Same-sex partners of EU citizens have the right to live in any member state whatever their nationality, the bloc’s top court ruled on Tuesday, even in countries that do not recognise gay marriage.

EU laws on freedom of movement extend to the non-European spouses of EU citizens and the European Court of Justice judgement means this also includes same-sex partners.

The court recognised that EU member states “have the freedom whether or not to authorise marriage between persons of the same sex,” the Luxembourg-based court said.

However, it added “they may not obstruct the freedom of residence of an EU citizen by refusing to grant his same-sex spouse, a national of a country that is not an EU member state, a derived right of residence in their territory.”

The court was ruling in the case of Romanian man Relu Coman and his American husband Robert Hamilton, who were married in Brussels in 2010 and two years later sought to move to Romania.

The Romanian authorities refused to give Hamilton permission to live in the country for more than three months on the grounds that he could not be classified as Coman’s spouse because the laws there do not recognise same-sex marriage.

The couple brought a case for discrimination on the basis of sexual orientation, arguing that Coman’s right to freedom of movement, guaranteed by EU law, had been curtailed by the restriction placed on his husband.

The case went to the Romanian Constitutional Court, which asked the ECJ whether under EU law Hamilton should be regarded as Coman’s spouse.

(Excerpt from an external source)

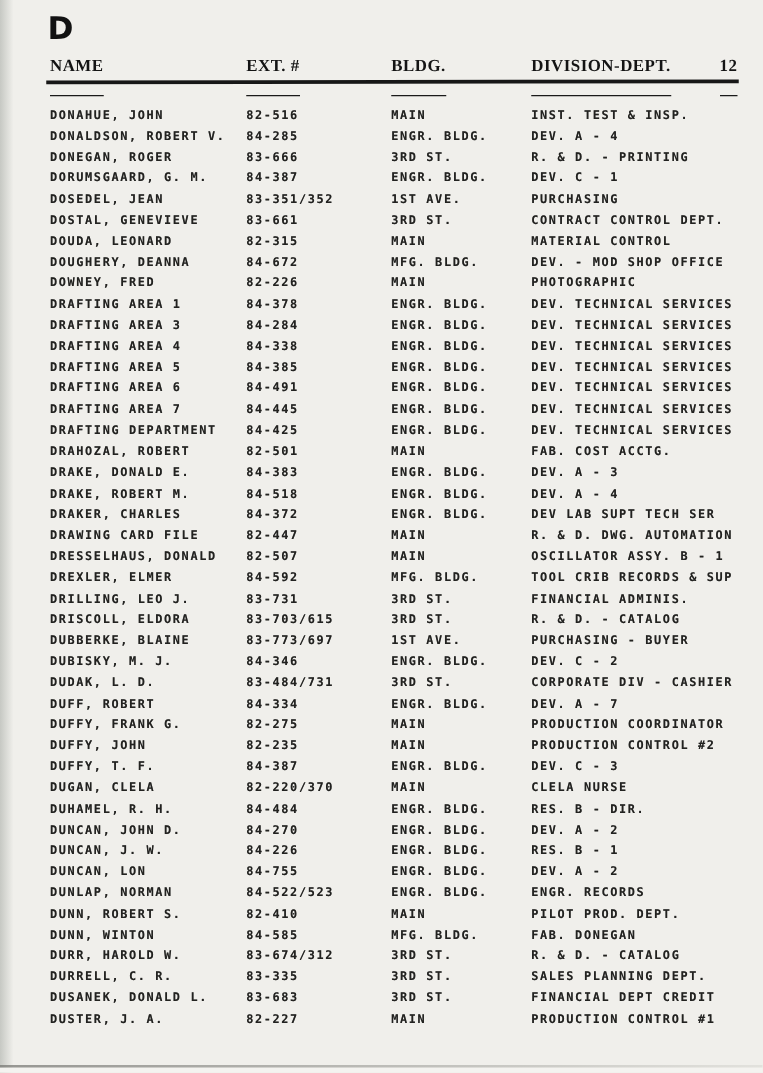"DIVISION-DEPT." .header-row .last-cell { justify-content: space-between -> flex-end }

“In the directive on the exercise of freedom of movement, the term ‘spouse’, which refers to a person joined to another person by the bonds of marriage, is gender-neutral and may therefore cover the same-sex spouse of an EU citizen,” the ECJ said.

EU member states are free to decide whether or not to allow same-sex marriage in their own territories, the court said, but refusing to recognise a union lawfully made in another EU country “may interfere with the exercise of that citizen’s right to move and reside freely”.